• [Task to carry out] Down to the last word, output the records below, skipping any images.
*** Opening Records for this task ***
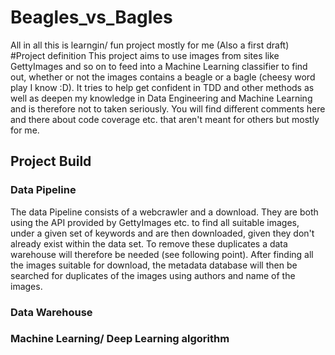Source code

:# Beagles_vs_Bagles
All in all this is learngin/ fun project mostly for me (Also a first draft) 
#Project definition
This project aims to use images from sites like GettyImages and so on to feed into a Machine Learning classifier to find out, whether or not the images contains a beagle or a bagle (cheesy word play I know :D).
It tries to help get confident in TDD and other methods as well as deepen my knowledge in Data Engineering and Machine Learning and is therefore not to taken seriously. You will find different comments here and there about code coverage etc. that aren't meant for others but mostly for me. 
## Project Build

### Data Pipeline
The data Pipeline consists of a webcrawler and a download. They are both using the API provided by GettyImages etc. to find all suitable images, under a given set of keywords and are then downloaded, given they don't already exist within the data set. To remove these duplicates a data warehouse will therefore be needed (see following point). After finding all the images suitable for download, the metadata database will then be searched for duplicates of the images using authors and name of the images. 

### Data Warehouse

### Machine Learning/ Deep Learning algorithm
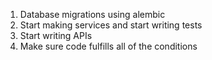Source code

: 1. Database migrations using alembic
2. Start making services and start writing tests
3. Start writing APIs
4. Make sure code fulfills all of the conditions
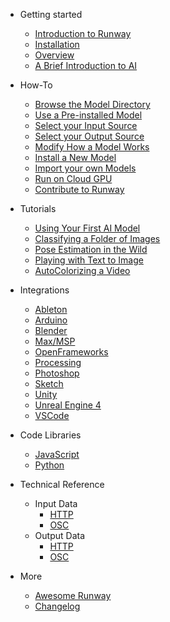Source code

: * Getting started
    * [Introduction to Runway](README.md)
    * [Installation](installation.md)
    * [Overview](overview.md)
    * [A Brief Introduction to AI](intro-to-ai.md)

* How-To
    * [Browse the Model Directory](quickstart.md)
    * [Use a Pre-installed Model](quickstart.md)
    * [Select your Input Source](quickstart.md)
    * [Select your Output Source](quickstart.md)
    * [Modify How a Model Works](quickstart.md)
    * [Install a New Model](overview.md)
    * [Import your own Models](importing.md)
    * [Run on Cloud GPU](importing.md)
    * [Contribute to Runway](importing.md)

* Tutorials
    * [Using Your First AI Model](quickstart.md)
    * [Classifying a Folder of Images](overview.md)
    * [Pose Estimation in the Wild](overview.md)
    * [Playing with Text to Image](overview.md)
    * [AutoColorizing a Video](overview.md)

* Integrations 
    * [Ableton](helpers.md)
    * [Arduino](helpers.md)
    * [Blender](helpers.md)
    * [Max/MSP](helpers.md)
    * [OpenFrameworks](helpers.md)
    * [Processing](helpers.md)
    * [Photoshop](helpers.md)
    * [Sketch](helpers.md)
    * [Unity](integrations.md)
    * [Unreal Engine 4](helpers.md)
    * [VSCode](helpers.md)

* Code Libraries
    * [JavaScript](helpers.md)
    * [Python](helpers.md)

* Technical Reference
    * Input Data
        * [HTTP](deploy.md)
        * [OSC](helpers.md)
    * Output Data
        * [HTTP](deploy.md)
        * [OSC](helpers.md)

* More
    * [Awesome Runway](awesome.md)
    * [Changelog](changelog.md)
*** Closing Records for this task ***
• [Response box]
Source code

:# Beagles_vs_Bagles
All in all this is learngin/ fun project mostly for me (Also a first draft) 
#Project definition
This project aims to use images from sites like GettyImages and so on to feed into a Machine Learning classifier to find out, whether or not the images contains a beagle or a bagle (cheesy word play I know :D).
It tries to help get confident in TDD and other methods as well as deepen my knowledge in Data Engineering and Machine Learning and is therefore not to taken seriously. You will find different comments here and there about code coverage etc. that aren't meant for others but mostly for me. 
## Project Build

### Data Pipeline
The data Pipeline consists of a webcrawler and a download. They are both using the API provided by GettyImages etc. to find all suitable images, under a given set of keywords and are then downloaded, given they don't already exist within the data set. To remove these duplicates a data warehouse will therefore be needed (see following point). After finding all the images suitable for download, the metadata database will then be searched for duplicates of the images using authors and name of the images. 

### Data Warehouse

### Machine Learning/ Deep Learning algorithm
Source code

: 1. Database migrations using alembic
2. Start making services and start writing tests
3. Start writing APIs
4. Make sure code fulfills all of the conditions
Source code

: * Getting started
    * [Introduction to Runway](README.md)
    * [Installation](installation.md)
    * [Overview](overview.md)
    * [A Brief Introduction to AI](intro-to-ai.md)

* How-To
    * [Browse the Model Directory](quickstart.md)
    * [Use a Pre-installed Model](quickstart.md)
    * [Select your Input Source](quickstart.md)
    * [Select your Output Source](quickstart.md)
    * [Modify How a Model Works](quickstart.md)
    * [Install a New Model](overview.md)
    * [Import your own Models](importing.md)
    * [Run on Cloud GPU](importing.md)
    * [Contribute to Runway](importing.md)

* Tutorials
    * [Using Your First AI Model](quickstart.md)
    * [Classifying a Folder of Images](overview.md)
    * [Pose Estimation in the Wild](overview.md)
    * [Playing with Text to Image](overview.md)
    * [AutoColorizing a Video](overview.md)

* Integrations 
    * [Ableton](helpers.md)
    * [Arduino](helpers.md)
    * [Blender](helpers.md)
    * [Max/MSP](helpers.md)
    * [OpenFrameworks](helpers.md)
    * [Processing](helpers.md)
    * [Photoshop](helpers.md)
    * [Sketch](helpers.md)
    * [Unity](integrations.md)
    * [Unreal Engine 4](helpers.md)
    * [VSCode](helpers.md)

* Code Libraries
    * [JavaScript](helpers.md)
    * [Python](helpers.md)

* Technical Reference
    * Input Data
        * [HTTP](deploy.md)
        * [OSC](helpers.md)
    * Output Data
        * [HTTP](deploy.md)
        * [OSC](helpers.md)

* More
    * [Awesome Runway](awesome.md)
    * [Changelog](changelog.md)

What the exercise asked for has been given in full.